There were general nods of assent all the way around, and Giles said, "Well, thanks for the effort, anyway, gentlemen - and even more so for the dinner. It was delicious. I suppose I shall have to puzzle this out on my own."

"Wait a second, Mr. Giles," Gonzalo said. "We haven't asked Henry yet."

"Henry?" Giles said. "Well, help is help. Have you any ideas?"

"I was wondering as to the exact wording of the note, actually," Henry said.

"Well, I don't have it with me; but I believe it was, 'Ah, Ripper. Recently I've discovered a magical plot against the life of an acquaintance of yours and I thought it only fair to give you a heads-up.
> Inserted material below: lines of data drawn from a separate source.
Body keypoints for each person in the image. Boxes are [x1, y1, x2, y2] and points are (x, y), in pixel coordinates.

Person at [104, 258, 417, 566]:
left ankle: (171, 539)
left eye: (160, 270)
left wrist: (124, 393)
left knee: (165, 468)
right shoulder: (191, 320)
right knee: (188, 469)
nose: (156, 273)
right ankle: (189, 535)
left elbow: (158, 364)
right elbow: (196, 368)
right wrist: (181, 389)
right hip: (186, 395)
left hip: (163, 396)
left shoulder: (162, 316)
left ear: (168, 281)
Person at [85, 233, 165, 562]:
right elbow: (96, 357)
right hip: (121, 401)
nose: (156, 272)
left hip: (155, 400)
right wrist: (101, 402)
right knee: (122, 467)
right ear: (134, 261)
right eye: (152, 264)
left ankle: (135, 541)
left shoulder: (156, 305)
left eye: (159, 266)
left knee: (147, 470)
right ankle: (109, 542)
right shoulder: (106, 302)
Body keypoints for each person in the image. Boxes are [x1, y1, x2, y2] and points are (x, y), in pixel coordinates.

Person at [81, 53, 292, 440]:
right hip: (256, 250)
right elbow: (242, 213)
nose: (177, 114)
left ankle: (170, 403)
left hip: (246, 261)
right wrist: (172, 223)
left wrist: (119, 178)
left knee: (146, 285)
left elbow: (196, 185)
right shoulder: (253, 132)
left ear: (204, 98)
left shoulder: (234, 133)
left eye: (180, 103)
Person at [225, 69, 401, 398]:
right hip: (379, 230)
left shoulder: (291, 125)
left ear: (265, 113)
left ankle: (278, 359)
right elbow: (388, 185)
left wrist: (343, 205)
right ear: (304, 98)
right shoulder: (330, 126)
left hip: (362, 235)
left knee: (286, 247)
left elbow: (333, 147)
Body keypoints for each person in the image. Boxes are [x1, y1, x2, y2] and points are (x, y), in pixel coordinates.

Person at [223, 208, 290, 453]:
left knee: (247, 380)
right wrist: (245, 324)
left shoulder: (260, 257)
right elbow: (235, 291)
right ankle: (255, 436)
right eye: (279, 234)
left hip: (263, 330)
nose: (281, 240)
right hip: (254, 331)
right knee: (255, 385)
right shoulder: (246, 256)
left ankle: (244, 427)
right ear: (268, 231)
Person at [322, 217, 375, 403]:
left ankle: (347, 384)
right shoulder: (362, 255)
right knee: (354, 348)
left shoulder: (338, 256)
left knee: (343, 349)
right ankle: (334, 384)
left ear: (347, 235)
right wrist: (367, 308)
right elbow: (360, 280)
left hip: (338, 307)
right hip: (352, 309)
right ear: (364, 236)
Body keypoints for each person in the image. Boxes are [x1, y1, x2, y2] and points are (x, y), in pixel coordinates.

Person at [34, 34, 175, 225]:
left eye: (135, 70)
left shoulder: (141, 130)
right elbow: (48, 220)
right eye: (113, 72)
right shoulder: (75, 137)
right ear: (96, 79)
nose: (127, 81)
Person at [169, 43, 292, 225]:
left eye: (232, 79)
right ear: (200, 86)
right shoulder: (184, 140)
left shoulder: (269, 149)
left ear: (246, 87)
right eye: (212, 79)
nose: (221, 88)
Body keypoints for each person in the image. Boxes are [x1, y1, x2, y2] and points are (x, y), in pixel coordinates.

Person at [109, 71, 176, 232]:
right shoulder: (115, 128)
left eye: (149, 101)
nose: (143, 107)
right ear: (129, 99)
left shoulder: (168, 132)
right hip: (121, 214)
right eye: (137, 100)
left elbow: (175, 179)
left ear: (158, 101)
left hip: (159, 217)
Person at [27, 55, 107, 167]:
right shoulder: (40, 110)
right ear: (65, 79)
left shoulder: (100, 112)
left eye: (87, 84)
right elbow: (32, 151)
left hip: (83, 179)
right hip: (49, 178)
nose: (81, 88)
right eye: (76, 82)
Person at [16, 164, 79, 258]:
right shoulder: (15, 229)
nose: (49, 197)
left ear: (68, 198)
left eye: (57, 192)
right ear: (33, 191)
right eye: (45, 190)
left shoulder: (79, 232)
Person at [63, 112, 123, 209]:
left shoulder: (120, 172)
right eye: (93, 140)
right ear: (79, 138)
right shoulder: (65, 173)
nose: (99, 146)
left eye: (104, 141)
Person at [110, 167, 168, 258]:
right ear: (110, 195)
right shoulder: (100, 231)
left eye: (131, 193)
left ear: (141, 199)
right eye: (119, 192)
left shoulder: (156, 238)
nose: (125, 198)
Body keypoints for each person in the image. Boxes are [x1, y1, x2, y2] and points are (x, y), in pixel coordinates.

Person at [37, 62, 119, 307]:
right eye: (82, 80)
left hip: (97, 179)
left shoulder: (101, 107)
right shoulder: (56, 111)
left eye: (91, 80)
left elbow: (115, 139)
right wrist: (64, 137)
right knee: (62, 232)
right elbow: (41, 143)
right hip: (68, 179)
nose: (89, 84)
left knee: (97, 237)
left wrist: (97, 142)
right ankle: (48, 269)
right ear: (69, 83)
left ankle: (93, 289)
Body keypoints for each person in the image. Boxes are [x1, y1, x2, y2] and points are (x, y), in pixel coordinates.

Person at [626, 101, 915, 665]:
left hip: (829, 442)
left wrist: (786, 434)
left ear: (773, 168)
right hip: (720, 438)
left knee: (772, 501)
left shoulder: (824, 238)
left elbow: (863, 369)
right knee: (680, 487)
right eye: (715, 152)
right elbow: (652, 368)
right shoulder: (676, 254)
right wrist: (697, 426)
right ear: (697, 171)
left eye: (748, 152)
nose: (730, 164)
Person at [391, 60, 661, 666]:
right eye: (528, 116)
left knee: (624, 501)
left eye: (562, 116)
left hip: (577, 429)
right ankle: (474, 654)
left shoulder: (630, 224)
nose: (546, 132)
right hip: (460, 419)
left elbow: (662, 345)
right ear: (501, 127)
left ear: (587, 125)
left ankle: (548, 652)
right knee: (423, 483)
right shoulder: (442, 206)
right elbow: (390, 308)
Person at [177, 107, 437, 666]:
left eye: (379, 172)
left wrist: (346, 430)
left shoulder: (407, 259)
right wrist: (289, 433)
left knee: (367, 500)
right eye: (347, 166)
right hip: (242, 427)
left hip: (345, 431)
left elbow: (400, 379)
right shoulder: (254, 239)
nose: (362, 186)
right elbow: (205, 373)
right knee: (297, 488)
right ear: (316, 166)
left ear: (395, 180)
Below is a grid, and clues to five five-letter names. The grid holds a clue to which one of your acquaintances is the intended victim. Happy hunting, Ripper old boy.' I may have a few trivial words off, but that's more or less it."

"Hmmm." Henry frowned. "Tell me, sir, were any of these people in or associated with the Air Force?"

"Riley Finn was in the army; Buffy dated him." Giles said. "That's as close as any of them get, to my knowledge. Why?"

"I was just wondering if the phrase 'five by five' meant anything. If not -" But Rupert Giles had risen from his seat like he'd just sat on a nail. "So it does mean something?"

"You could say that," Giles said, thunderstruck. "It's one of Faith's favorite phrases." He sat back down.

"Okay, Henry, out with it," Rubin said, "How'd you come up with that one?"

"Actually, it came out of the discussion you were having earlier about lateral thinking puzzles. The wording on the note Mr. Giles got disturbed me. It said that the grid held the clue. Not the answers, the grid. This got me to thinking that, perhaps, the answers were a red herring."

"And the grid in question is five squares across by five down," Giles said. "Good lord. Why didn't I think of it earlier?"

Henry said, "Don't blame yourself, sir. You said yourself that this fellow Ethan likes to torture you. What better way of doing it than providing false clues - while making sure the answer lies in plain sight all along?"

"If you'll excuse me," Giles said, "I need to make a phone call." Henry pointed him in the direction of the Milano's telephone and he hurried off.

"You've done it again, Henry," Avalon said.

Bowing slightly, Henry said, "I maintain that my success is still the result of you gentlemen carefully eliminating all of the false trails. Once they're gone - what is left but the truth?"